Zufluchtsort für Gelehrte

Lesesaal der Bibliothek der Hebräischen Universität Jerusalem im Jahr 1940 Foto: GPO

»Erinnerungsarbeit ist immer auch Erinnerung an einzelne Menschen», erklärte Michelle Müntefering, Staatsministerin für internationale Kulturpolitik im Auswärtigen Amt, am vergangenen Donnerstag bei der Konferenz «Archives of German-Jewish Scholarship, 1918–2018. Wissenstransfer und Staatsbildung im Mandatsgebiet Palästina und in Israel» in der Staatsbibliothek zu Berlin.

Dort wurde das Kooperationsprojekt zwischen dem Franz-Rosenzweig-Minerva-Forschungszentrum für deutsch-jüdische Literatur und Kulturgeschichte und dem Deutschen Literaturarchiv Marbach (DLA) zur Erschließung der vorstaatlichen Archive der Hebräischen Universität Jerusalem (HUJI) und weiterer, teils privater Sammlungen vorgestellt. Erschlossen wurden Briefwechsel, Forschungsnotizen und zahlreiche andere Dokumente von deutsch-jüdischen Wissenschaftlern und Künstlern, die nach Palästina emigrierten und dort ihre Arbeit an der Hebräischen Universität fortführten.

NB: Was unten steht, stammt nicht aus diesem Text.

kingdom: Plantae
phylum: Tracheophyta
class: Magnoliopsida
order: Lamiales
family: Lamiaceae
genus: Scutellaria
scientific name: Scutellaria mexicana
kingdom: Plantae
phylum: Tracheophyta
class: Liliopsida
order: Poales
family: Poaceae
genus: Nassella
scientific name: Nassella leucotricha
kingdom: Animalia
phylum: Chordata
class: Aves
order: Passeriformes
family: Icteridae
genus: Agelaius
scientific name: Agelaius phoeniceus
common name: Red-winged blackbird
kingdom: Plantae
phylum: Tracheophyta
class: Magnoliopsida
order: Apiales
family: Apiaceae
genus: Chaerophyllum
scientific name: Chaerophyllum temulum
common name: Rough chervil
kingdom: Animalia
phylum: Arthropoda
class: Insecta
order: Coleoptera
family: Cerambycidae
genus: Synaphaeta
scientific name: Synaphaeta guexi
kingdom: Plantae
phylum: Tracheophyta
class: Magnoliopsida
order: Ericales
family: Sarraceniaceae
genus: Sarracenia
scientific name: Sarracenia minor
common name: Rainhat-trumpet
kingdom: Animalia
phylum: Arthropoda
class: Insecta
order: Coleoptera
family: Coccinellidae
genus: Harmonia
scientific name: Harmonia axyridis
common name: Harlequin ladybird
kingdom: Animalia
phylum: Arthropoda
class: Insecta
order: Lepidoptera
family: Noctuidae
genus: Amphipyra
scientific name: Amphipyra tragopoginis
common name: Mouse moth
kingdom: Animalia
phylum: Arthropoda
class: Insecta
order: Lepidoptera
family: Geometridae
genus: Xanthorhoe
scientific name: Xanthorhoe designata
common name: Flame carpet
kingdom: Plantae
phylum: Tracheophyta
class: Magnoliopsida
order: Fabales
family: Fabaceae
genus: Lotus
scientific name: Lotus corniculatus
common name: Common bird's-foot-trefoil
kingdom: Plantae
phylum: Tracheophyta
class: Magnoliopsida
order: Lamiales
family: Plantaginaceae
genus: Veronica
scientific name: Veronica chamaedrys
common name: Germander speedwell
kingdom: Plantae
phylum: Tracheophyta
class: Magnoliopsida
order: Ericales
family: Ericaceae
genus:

NACHLÄSSE Ein Team von Master-Studenten und (Post-)Promovierenden arbeitete sich mehrere Jahre lang durch 120 Meter an Material aus der Zeit zwischen 1918, dem Jahr der Gründung der Hebräischen Universität, und der Staatsgründung Israels 1948. Ein zentrales Thema des Abends war neben dem 100-jährigen Bestehen der HUJI auch der 70. Jahrestag der Staatsgründung.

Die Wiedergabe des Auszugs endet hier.